Interspersing chapters with timelines, Hook also offers track-by-track rundowns of the making of Joy Division’s two classic studio albums, “Unknown Pleasures” and “Closer.” The method provides a solid scaffold around which he hangs his tale, which as it progresses toward a fateful Saturday in May 1980, becomes the sad, inevitable countdown of Curtis’ final days. By 1980, the singer is drinking bottles of Pernod and slashing himself with a kitchen knife, even as his electrifying and spastic onstage movements are becoming more mesmerizing.

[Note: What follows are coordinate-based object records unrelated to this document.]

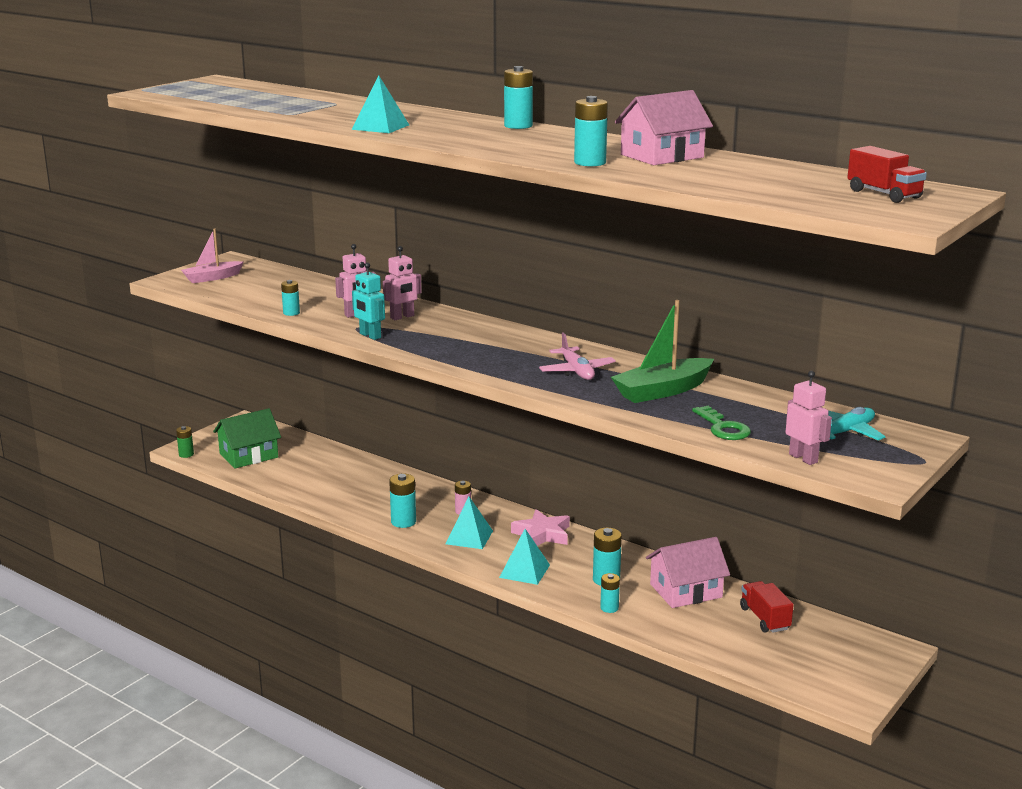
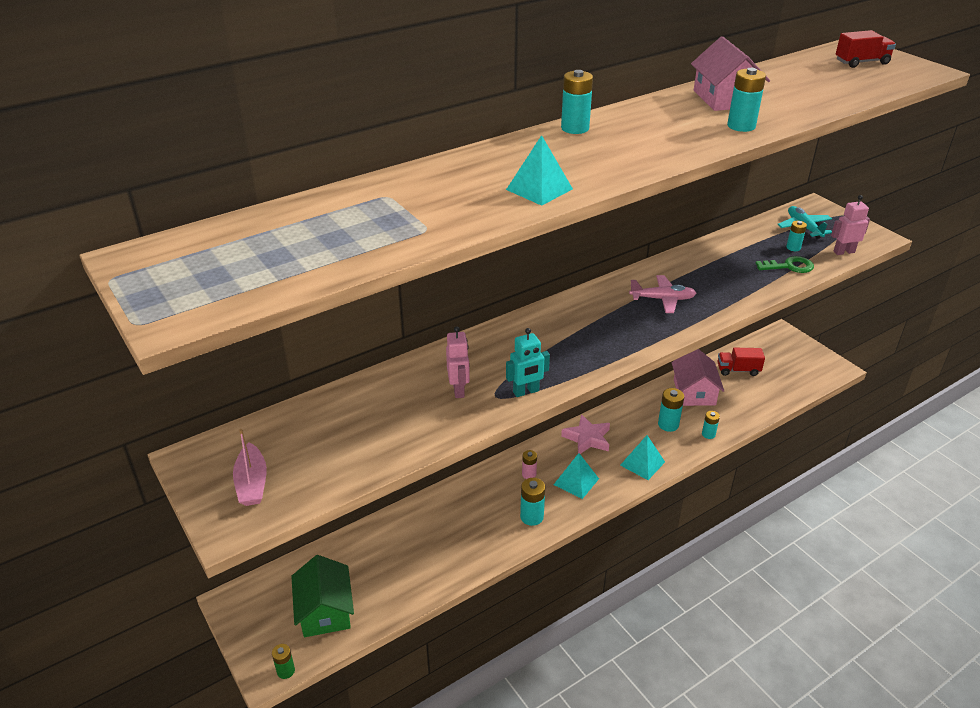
camera: 70 degrees left, 15 degrees up
turquoise battery [281,280,300,316] -> turquoise battery moved to [786,221,807,251]
pink robot [383,246,422,320] -> none
green boat [611,300,714,403] -> none

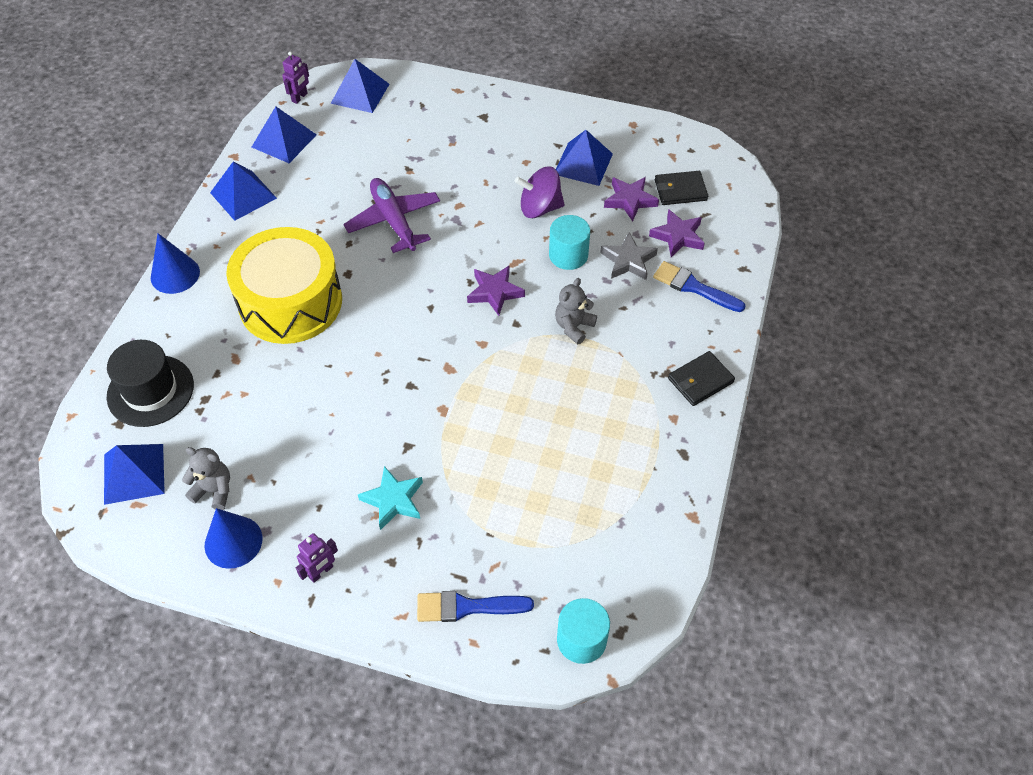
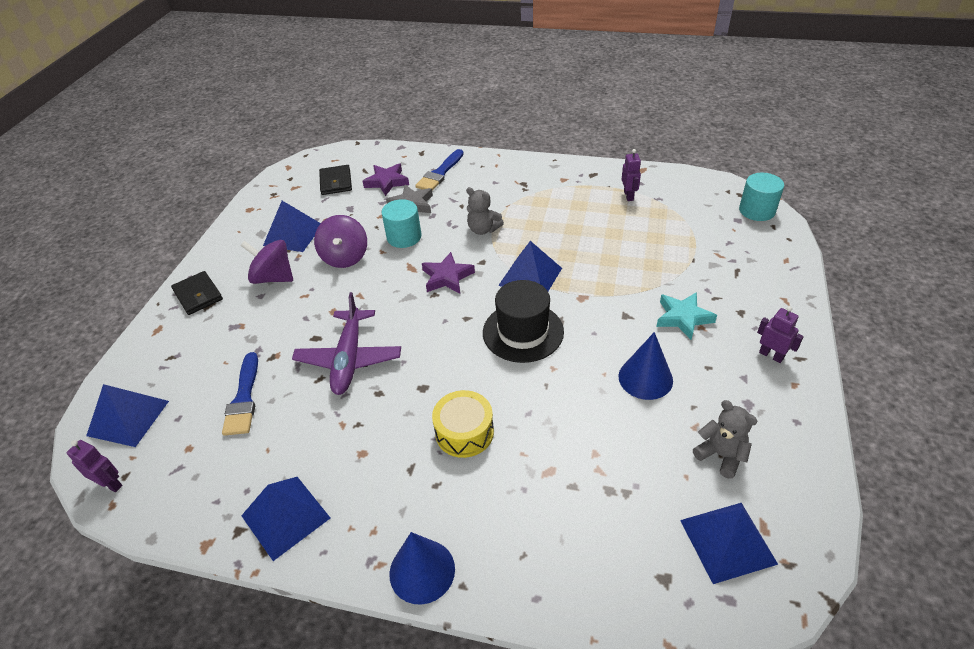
camera: 90 degrees left, 10 degrees down
black hat [107,340,194,427] -> black hat moved to [483,280,564,363]
grey teddy bear [182,447,230,510] -> grey teddy bear turned 120 degrees clockwise [693,400,757,478]
blue cone [204,508,263,569] -> blue cone moved to [618,332,673,400]
yellow drum [226,227,342,344] -> yellow drum [432,390,494,458], size x0.50
blue pyramid [252,107,317,163] -> blue pyramid moved to [498,241,562,291]
purple plane [344,178,440,253] -> purple plane turned 60 degrees counterclockwise [292,292,401,395]
blue brush [417,591,534,622] -> blue brush moved to [222,352,258,436]
purple star [604,177,659,222] -> none
black wallet [668,351,735,406] -> black wallet moved to [171,271,223,315]
none -> purple spinning top [241,240,293,284]
none -> purple robot [621,149,641,201]

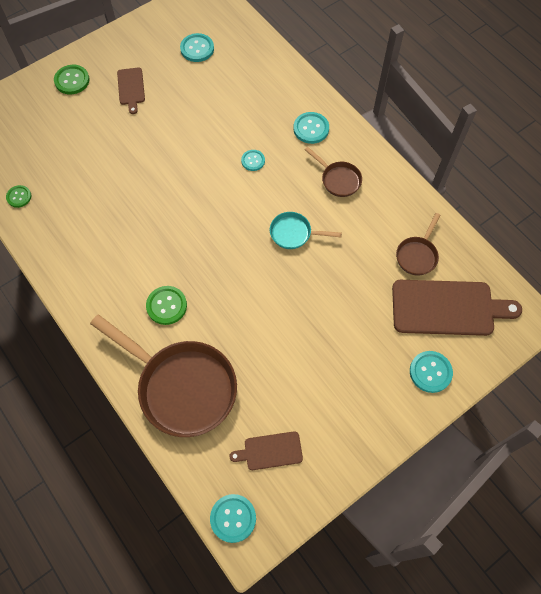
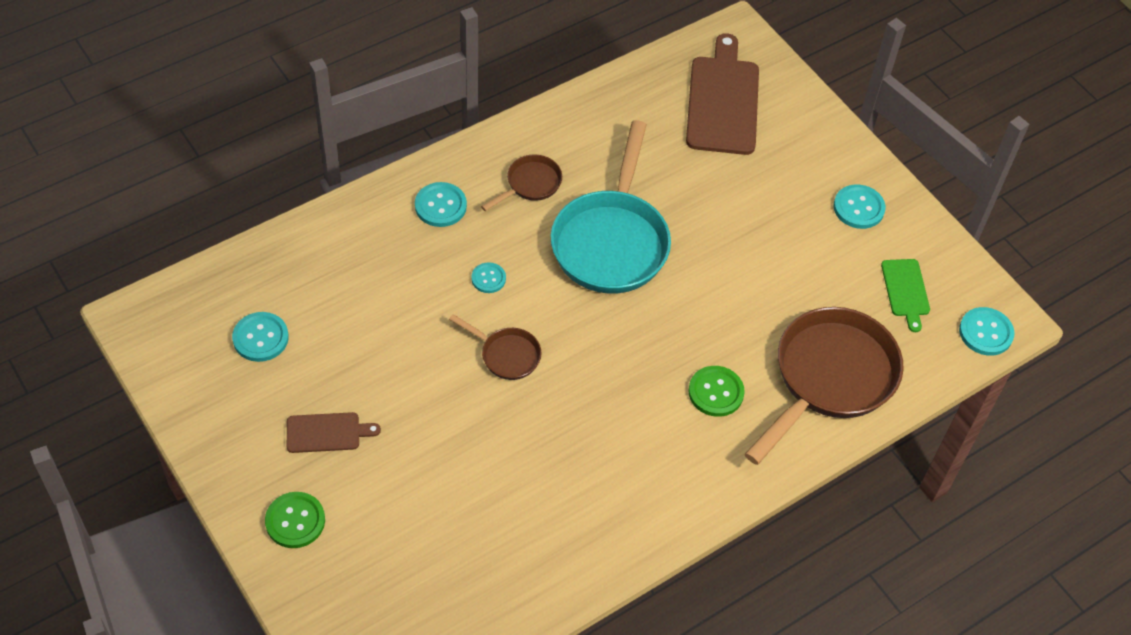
camera: 90 degrees left, 10 degrees down
green button [6,185,31,208] -> none
brown cutting board [229,431,303,470] -> green cutting board [881,259,930,332]
turquoise pan [270,212,342,249] -> turquoise pan [551,120,671,294], size x2.12
brown pan [396,213,440,276] -> brown pan moved to [449,314,542,380]
turquoise button [410,351,453,393] -> turquoise button moved to [834,185,886,229]

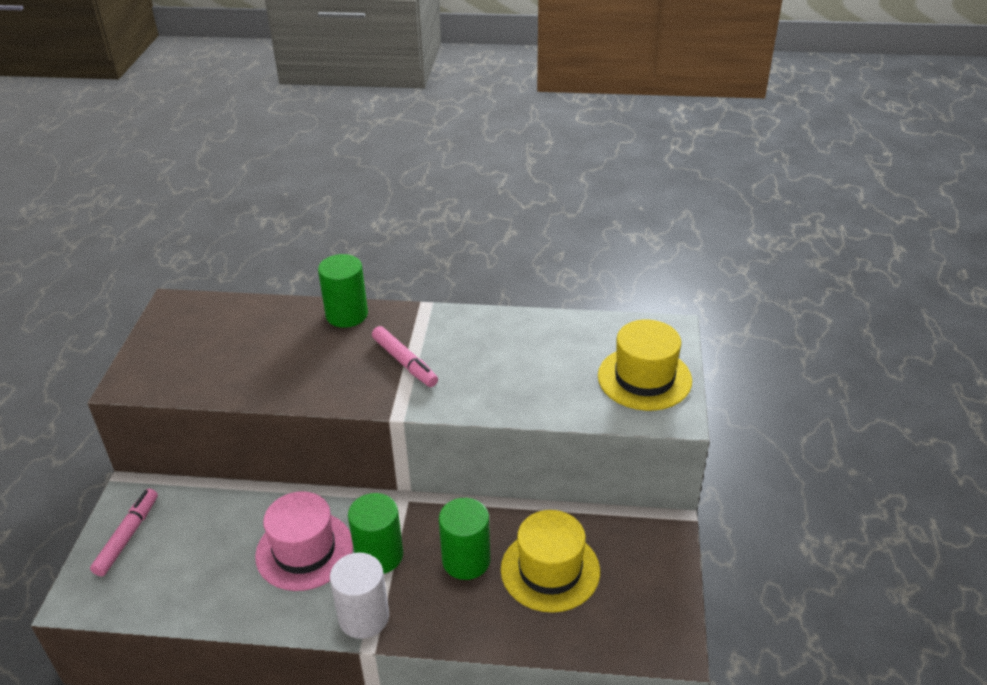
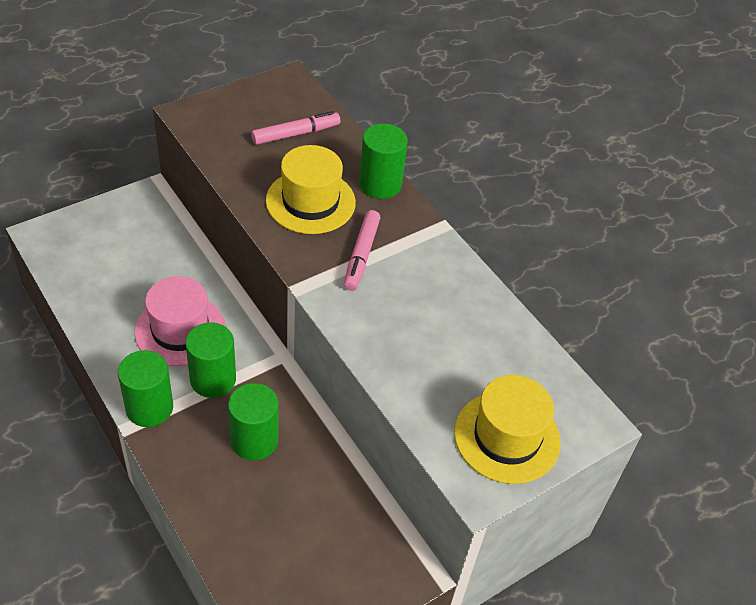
camera: 45 degrees right, 10 degrees up
pink marker [90,489,158,576] -> pink marker moved to [251,111,340,145]
white cylinder [330,553,389,639] -> green cylinder [118,350,173,427]
yellow hat [501,510,600,613] -> yellow hat moved to [266,145,356,234]

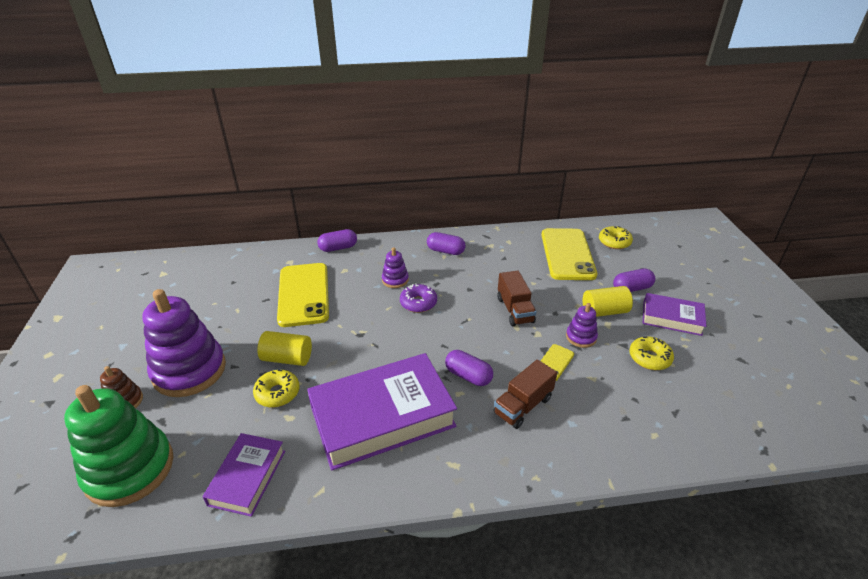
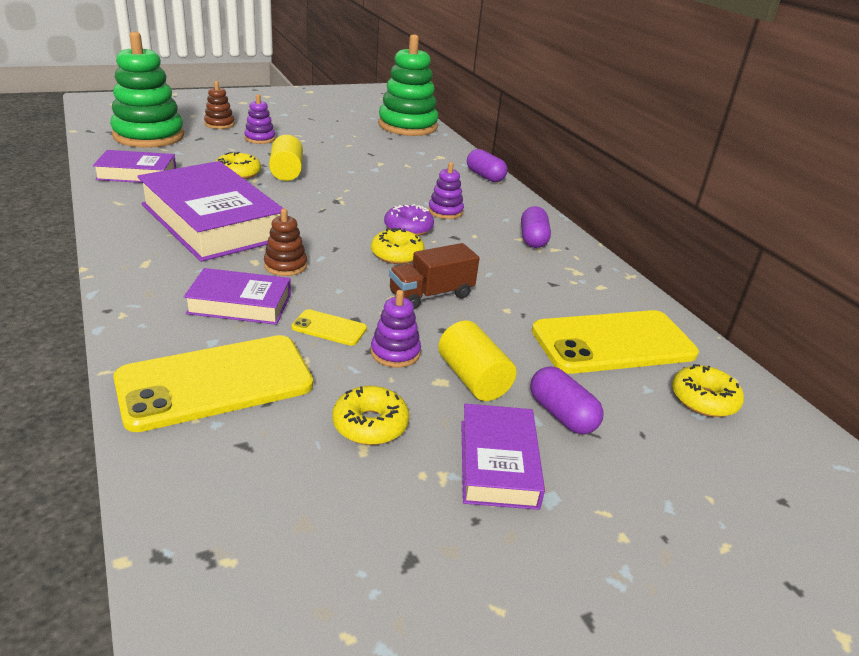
camera: 70 degrees right, 5 degrees down
purple stacking toy [142,289,226,397] -> purple stacking toy [244,94,275,144], size x0.46
yellow phone [277,263,329,327] -> yellow phone moved to [113,335,313,432]
purple capsule [445,350,493,386] -> brown stacking toy [264,208,307,276]
brown truck [493,359,557,429] -> purple book [184,268,291,325]
none -> yellow donut [371,228,424,264]
none -> green stacking toy [378,34,439,136]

Hook describes those late performances unflinchingly as Curtis regularly experiences seizures during shows. He’d freeze, midstrum, staring blankly into space. The band urged lighting technicians to avoid strobes, but they’d forget and Curtis would end up on the floor writhing in a fit. He fell back into Morris’ drum kit, lost.
The band’s response, writes Hook: “We’d stop him from swallowing his tongue and he’d get up, tell us he was fine, and, well, you know the rest.”
Thanks to this sometimes heartbreaking, always engrossing memoir, we do indeed.